Quand la « démocratie participative », à la source de cet engouement, apparaissait sous les projecteurs français de la présidentielle de 2007, la participation à cette élection retrouvait pourtant son niveau de 1988 à près de 84 % aux deux tours. Ségolène Royal, à laquelle on doit reconnaître la vulgarisation de ce concept politique dans notre pays, écrivait alors sous les huées : « Je trouve très fécond de croiser l’expertise savante et l’expertise vécue, la réflexion des spécialistes et celle des citoyens. » Et développait plus précisément : « La démocratie de proximité me paraissait un leurre masquant mal le retour de la République des notables. »

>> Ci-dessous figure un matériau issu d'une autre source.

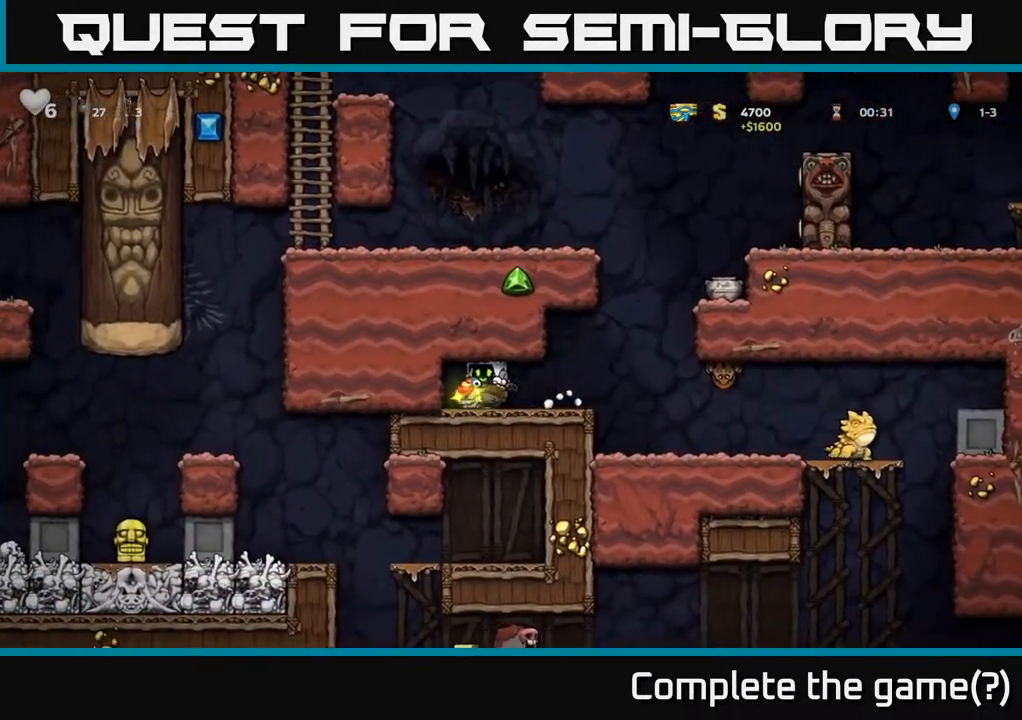
{"buttons": [], "left_stick": "right", "right_stick": "center", "events": [[33, "left_stick", "right"]]}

Ceux qui ont eu la chance de vivre la démocratie participative dans sa version de 2007 ne pourront que témoigner de l’élan massif qu’elle avait suscité au-delà de la candidate du PS, grâce à des rencontres imposant aux gens de s’exprimer. Cette méthodologie novatrice ne devait pas accumuler les témoignages personnels dans un but démagogique comme on l’a caricaturé, mais bien faire parler chacun sur l’intérêt général à partir de ses questions et observations.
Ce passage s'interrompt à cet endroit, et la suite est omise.